(YOUR OBJECTIVE) Reproduce every line of text in the records below word for word, leaving the pictures out of your answer.

(ENTRIES SHOWN Opens)

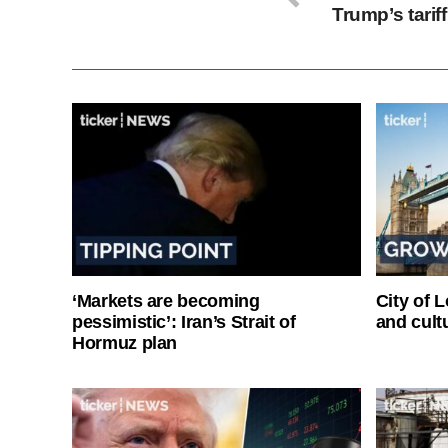
Trump’s tari
‘Markets are becoming
City of 
pessimistic’: Iran’s Strait of
and cultu
Hormuz plan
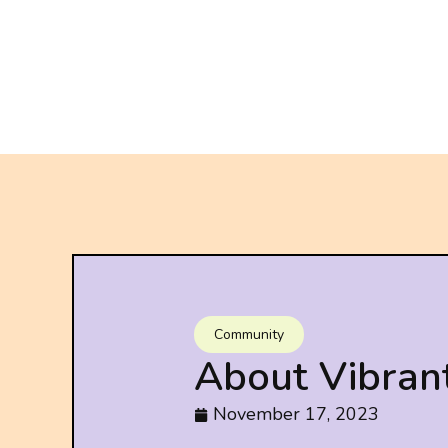
Community
About Vibran
November 17, 2023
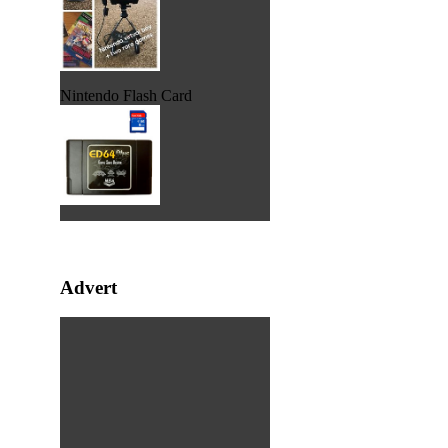
Nintendo Flash Card
Advert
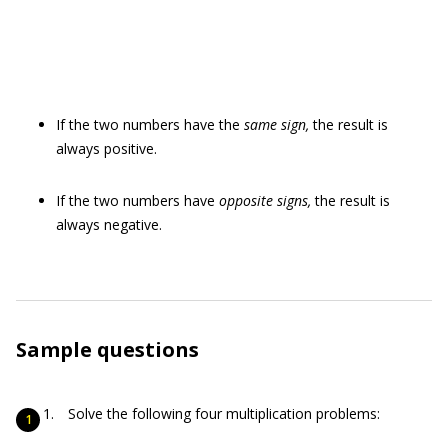
If the two numbers have the
same sign,
the result is
always positive.
If the two numbers have
opposite signs,
the result is
always negative.
Sample questions
Solve the following four multiplication problems:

(ENTRIES SHOWN Closes)

(RESULT FOR THIS EXERCISE)
Trump’s tari
‘Markets are becoming
City of 
pessimistic’: Iran’s Strait of
and cultu
Hormuz plan
Community
About Vibran
November 17, 2023
Nintendo Flash Card
Advert
If the two numbers have the
same sign,
the result is
always positive.
If the two numbers have
opposite signs,
the result is
always negative.
Sample questions
Solve the following four multiplication problems:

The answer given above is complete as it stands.